A BB&T Corp. unit can try to boost its recovery on real estate loans by as much as $9.5 million after property sales failed to recoup the full amounts, under a Sept. 11 federal appeals court ruling ( Branch Banking and Trust Co. v. D.M.S.I., LLC , 9th Cir., 15-cv-16933, 9/11/17 ).

The ruling by a three-judge panel of the U.S. Court of Appeals for the Ninth Circuit also gives other banks confidence. It means a Nevada statute repealed in 2015 but still affecting various cases won’t block efforts to recover deficiencies on failed bank loans in that state purchased from the Federal Deposit Insurance Corp. as receiver for failed banks.

Although the Nevada Supreme Court ruling made that clear in 2015, the Ninth Circuit adopted the reasoning of the Nevada court, saying it furthers the FDIC’s mission by ensuring that failed bank assets are worth buying.

“It would be more difficult for the FDIC to dispose of the assets of failed banks if the transferee could not turn a profit on those assets,” said Judge A. Wallace Tashima, who wrote the opinion. Tashima also said BB&T has standing, saying loans in all three cases were covered under the terms of BB&T’s transaction with the FDIC.

Debtors in three cases combined before the Ninth Circuit raised a series of defenses. Debtors in all three cases said the Winston-Salem, N.C.-based bank lacked standing to collect on the loans. Among other points, debtors in two cases said the Nevada statute — Nev. Rev. Stat. § 40.459(1)(c) — limits the ability of third parties like BB&T to buy loans at a discount and then foreclose at the full purchase price. Meanwhile, debtors in the third case said a previous Nevada court ruling barred BB&T from suing them.

A three-judge panel ruled for BB&T in each case. Tashima, who wrote the opinion, said the Financial Institutions Reform, Recovery, and Enforcement Act of 1989 preempts the Nevada limiting law, at least with respect to parties that buy failed bank loans from the Federal Deposit Insurance Corp. in its role as receiver for failed banks.

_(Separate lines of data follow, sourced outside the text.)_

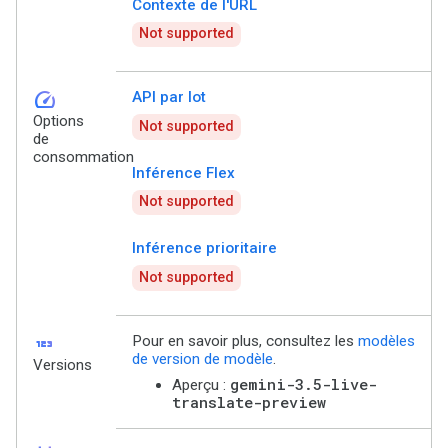
Contexte de l'URL
Not supported
speed
API par lot
Options
Not supported
de
consommation
Inférence Flex
Not supported
Inférence prioritaire
Not supported
123
Pour en savoir plus, consultez les
modèles
de version de modèle
.
Versions
gemini-3.5-live-
Aperçu :
translate-preview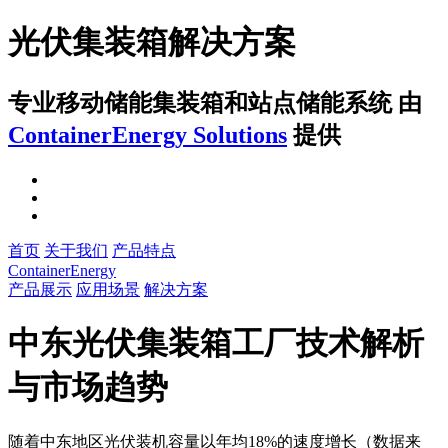
光伏集装箱解决方案
专业移动储能集装箱和站点储能系统
由
ContainerEnergy Solutions
提供
首页
关于我们
产品特点
ContainerEnergy
产品展示
应用场景
解决方案
中东光伏集装箱工厂技术解析
与市场趋势
随着中东地区光伏装机容量以年均18%的速度增长（数据来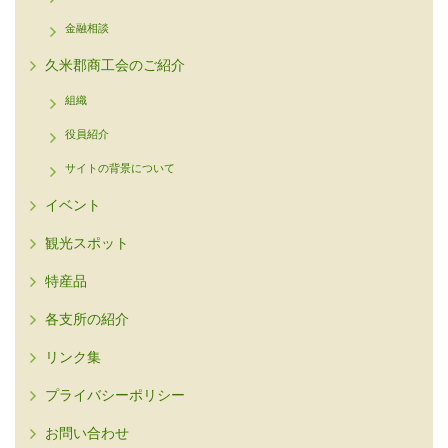
金融相談
久米郡商工会のご紹介
組織
役員紹介
サイトの背景について
イベント
観光スポット
特産品
各支所の紹介
リンク集
プライバシーポリシー
お問い合わせ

Otherwise, according to Tashima, the Nevada law would complicate the FDIC’s task. Tashima also said BB&T has standing, saying loans in all three cases were covered under the terms of BB&T’s transaction with the FDIC.

The original lender was Colonial Bank, N. A. of Montgomery, Ala., which was later succeeded by Colonial Bank, also of Montgomery. When Colonial Bank failed in 2009, the FDIC, as Colonial Bank’s receiver, sold the bank’s assets to BB&T.

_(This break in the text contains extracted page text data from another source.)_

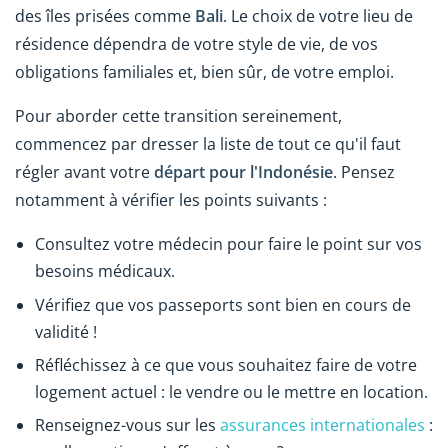
des îles prisées comme
Bali
.
Le choix de votre lieu de
résidence dépendra de votre style de vie, de vos
obligations familiales et, bien sûr, de votre emploi.
Pour aborder cette transition sereinement,
commencez par dresser la liste de tout ce qu'il faut
régler avant votre
départ pour l'Indonésie
. Pensez
notamment à vérifier les points suivants :
Consultez votre médecin pour faire le point sur vos
besoins médicaux.
Vérifiez que vos passeports sont bien en cours de
validité !
Réfléchissez à ce que vous souhaitez faire de votre
logement actuel : le vendre ou le mettre en location.
Renseignez-vous sur les
assurances internationales
:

The debtors also said the bank had a duty to schedule the foreclosures in a manner that would minimize damages to be paid by the debtors, but the court disagreed. “BB&T owed no duty to mitigate Defendants’ deficiency by the timing of its foreclosure proceedings; the mitigation of damages defense therefore fails,” Tashima said.

BB&T is represented by Frank Z. LaForge and Jeremy Nork of Holland & Hart in Reno. The debtors are represented by Randolph L. Howard and Bart K. Larsen of Kolesar & Leatham in Las Vegas.